Stephen Law is Director of both Philosophy and the CertHE at Oxford Dept. of Continuing Education. He was previously Reader in Philosophy at Heythrop College University of London, and  before that, a Junior Research Fellow at The Queen's College, Oxford. He holds D.Phil and B.Phil degrees in Philosophy from the University of Oxford He is the author of many introductory books in philosophy including The Complete Philosophy Files and The Philosophy Gym: 25 Short Adventures in Thinking.

Course aims

To give students a good understanding of Wittgenstein's later, radical approach to philosophical problems.

Course Objectives

Students should be able to outline the 'picture' of mind and meaning that Wittgenstein rejects, and explain some of his key reasons for rejecting it.

Students should be able to explain Wittgenstein's approach to dealing with philosophical problems and how it differs from an approach focussed on providing solutions.

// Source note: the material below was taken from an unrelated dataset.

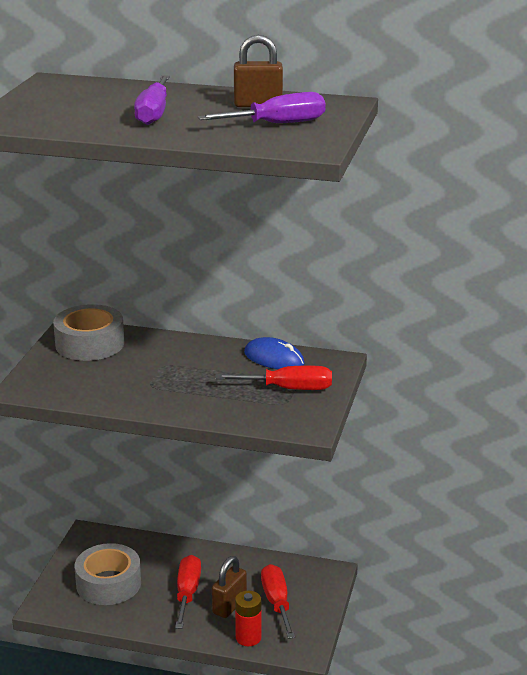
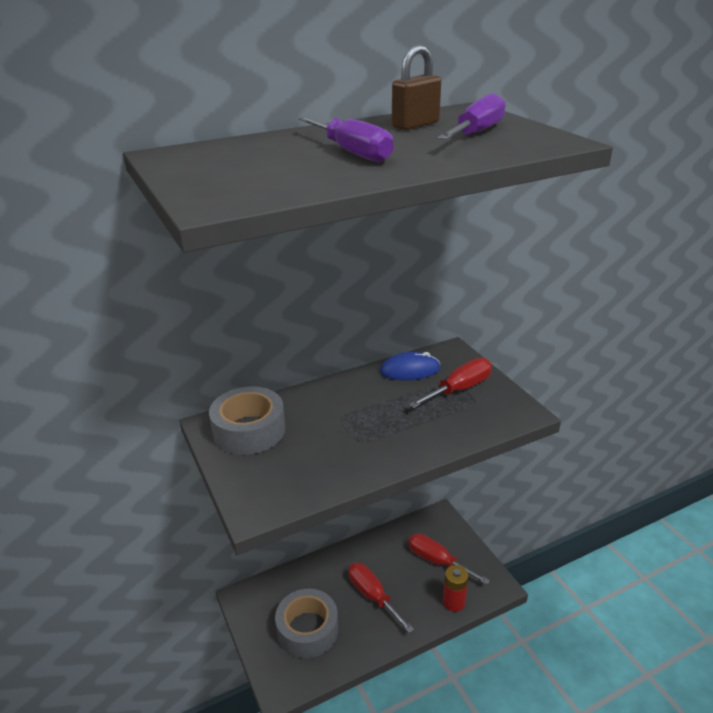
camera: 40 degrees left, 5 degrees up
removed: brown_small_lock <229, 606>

Students should be able to provide illustrations of how Wittgenstein attempts to dissolve philosophical problems rather than solve them.

Teaching methods

Lectures with plenty of opportunity for class discussion and Q&A.

Learning outcomes

By the end of the course students will be expected to:

  • understand some of Wittgenstein's key reasons for rejecting the picture of the mind as peculiarly private place.
  • grasp why Wittgenstein rejects the picture of meaning as in inner accompaniment to the outer use of words.
  • explain what 'family resemblance concepts' are and their importance to Philosophy.

Assessment methods

Students will be expected to write one short essay (1,500 words maximum)

Students must submit a completed Declaration of Authorship form at the end of term when submitting your final piece of work. CATS points cannot be awarded without the aforementioned form - Declaration of Authorship form


To earn credit (CATS points) for your course you will need to register and pay an additional £10 fee per course. You can do this by ticking the relevant box at the bottom of the enrolment form or when enrolling online.

Please use the 'Book' or 'Apply' button on this page. Alternatively, please complete an application form.

Level and demands

This course assumes no background knowledge of Wittgenstein's work, or of philosophy.

Most of the Department's weekly classes have 10 or 20 CATS points assigned to them. 10 CATS points at FHEQ Level 4 usually consist of ten 2-hour sessions. 20 CATS points at FHEQ Level 4 usually consist of twenty 2-hour sessions. It is expected that, for every 2 hours of tuition you are given, you will engage in eight hours of private study.